What is expected: A word-for-word copy of the following listing is needed. Leave out its images.

═════ Data provided

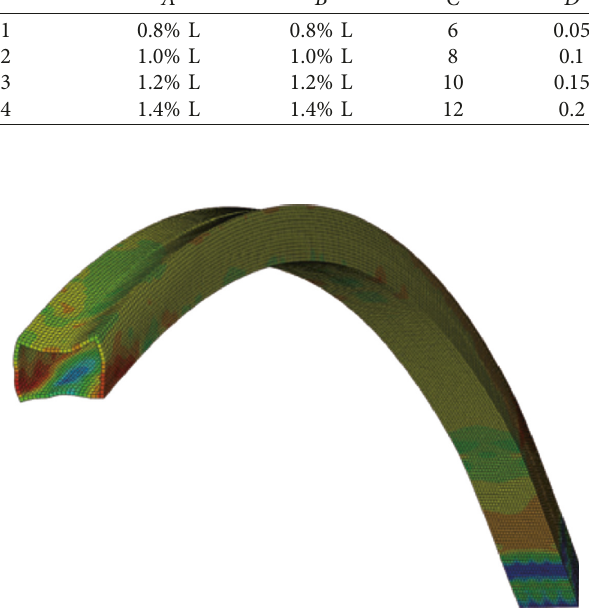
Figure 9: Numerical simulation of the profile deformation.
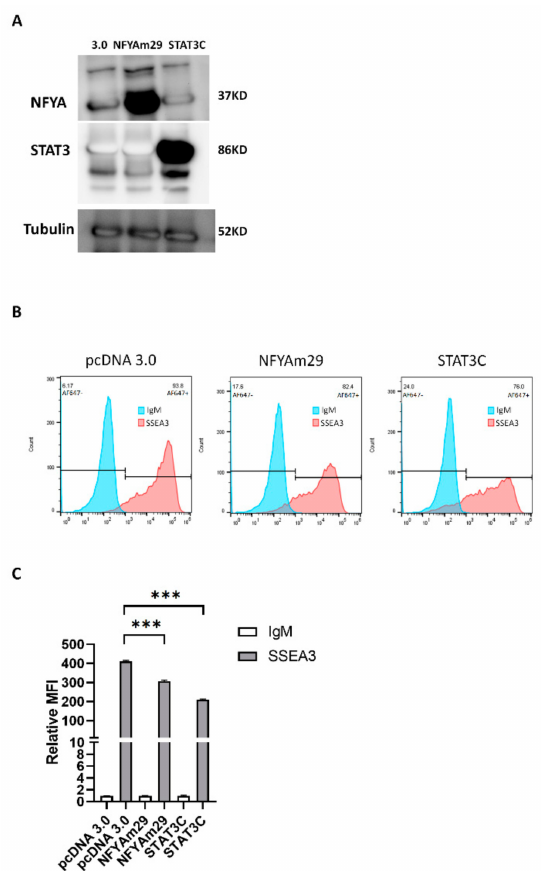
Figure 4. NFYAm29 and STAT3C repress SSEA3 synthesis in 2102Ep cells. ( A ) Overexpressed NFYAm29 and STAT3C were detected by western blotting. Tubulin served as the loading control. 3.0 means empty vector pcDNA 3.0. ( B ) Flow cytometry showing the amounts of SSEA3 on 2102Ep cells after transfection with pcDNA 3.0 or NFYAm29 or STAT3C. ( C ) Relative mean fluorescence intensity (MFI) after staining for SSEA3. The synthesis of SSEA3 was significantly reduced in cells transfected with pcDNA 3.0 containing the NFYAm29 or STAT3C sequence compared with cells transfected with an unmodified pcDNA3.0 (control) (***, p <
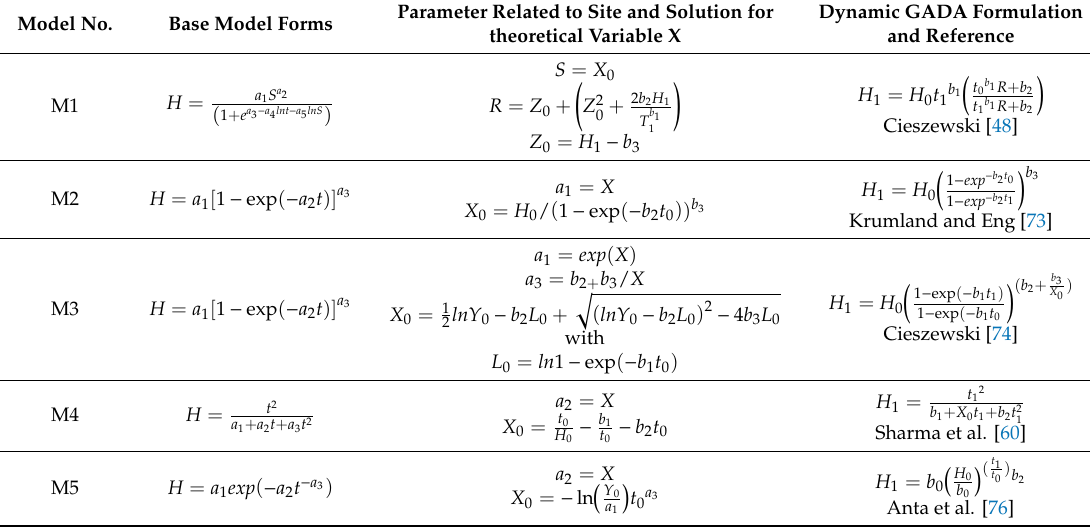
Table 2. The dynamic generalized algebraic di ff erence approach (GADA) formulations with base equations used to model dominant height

══════════

Your solution:
Figure 9: Numerical simulation of the profile deformation.
Figure 4. NFYAm29 and STAT3C repress SSEA3 synthesis in 2102Ep cells. ( A ) Overexpressed NFYAm29 and STAT3C were detected by western blotting. Tubulin served as the loading control. 3.0 means empty vector pcDNA 3.0. ( B ) Flow cytometry showing the amounts of SSEA3 on 2102Ep cells after transfection with pcDNA 3.0 or NFYAm29 or STAT3C. ( C ) Relative mean fluorescence intensity (MFI) after staining for SSEA3. The synthesis of SSEA3 was significantly reduced in cells transfected with pcDNA 3.0 containing the NFYAm29 or STAT3C sequence compared with cells transfected with an unmodified pcDNA3.0 (control) (***, p <
Table 2. The dynamic generalized algebraic di ff erence approach (GADA) formulations with base equations used to model dominant height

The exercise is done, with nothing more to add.